Thursday, October 16, 2008

Groin pain

Sod's fucking law.

More on the excusable use of industrial language below, but this has to be pardonable when confronted with the news that Little Saint Mick has managed to injure himself during the international break, despite not featuring for his country . A scan today revealed a groin strain rather than the feared tear, but he'll still be out of action for seven to ten days.

Without our one in-form forward, we'll have to rely on the stellar striking talents of Shola Ameobi and The Xisco Kid at St James's on Monday night. Meanwhile, our opponents are likely to field Elano, Jo, a rejuvenated Shaun Wright-Phillips and some fella by the name of Robinho. Our prospects of getting the win we desperately need for the sake of our league position and our chances of avoiding defeat at the Dark Place really don't look too good...

In other recent news, Steven Taylor captained the England U21s to a very narrow aggregrate victory over their Welsh counterparts, meaning they will go to next summer's European Championships ball in Sweden. Taylor can claim to have been instrumental in the decisive goal - it was his header that Wolves striker Sam Vokes deflected past his own 'keeper to level the scores on the night. Makes up for our man's monumental cock-up in the first leg, at least...

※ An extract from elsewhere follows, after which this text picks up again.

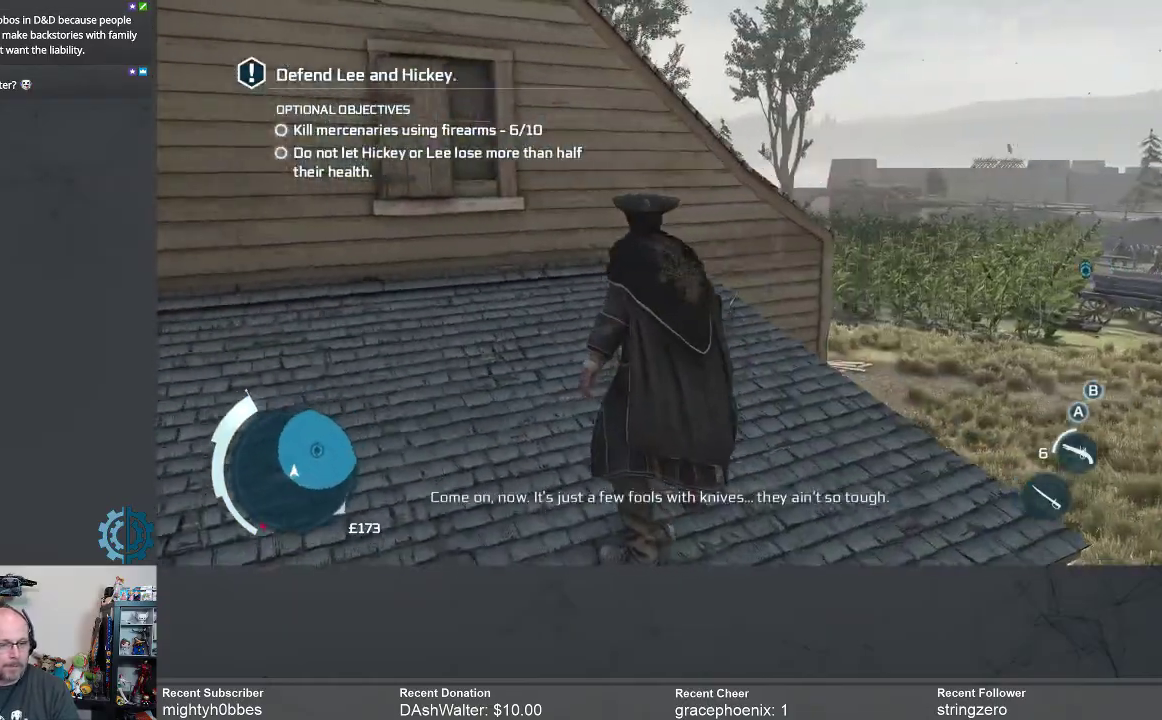
{"buttons": [], "left_stick": "center", "right_stick": "center", "events": [[33, "right_stick", "down"], [100, "right_stick", "down-right"], [233, "right_stick", "center"]]}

Meanwhile, Gerry Francis and his preposterous mullet won't be defecting from Stoke to join our coaching staff because the move wouldn't have been "practical", despite having received what he described as a great offer, and the man who made him that offer, JFK, has tried to justify and defend turning the air a shade of dark navy blue at his press conference by harping on about his tough upbringing: "I come from a one-parent family. My dad died when I was young and my mum brought up five on a council estate." Are we going to get this sob story every time we lose under his stewardship, I wonder?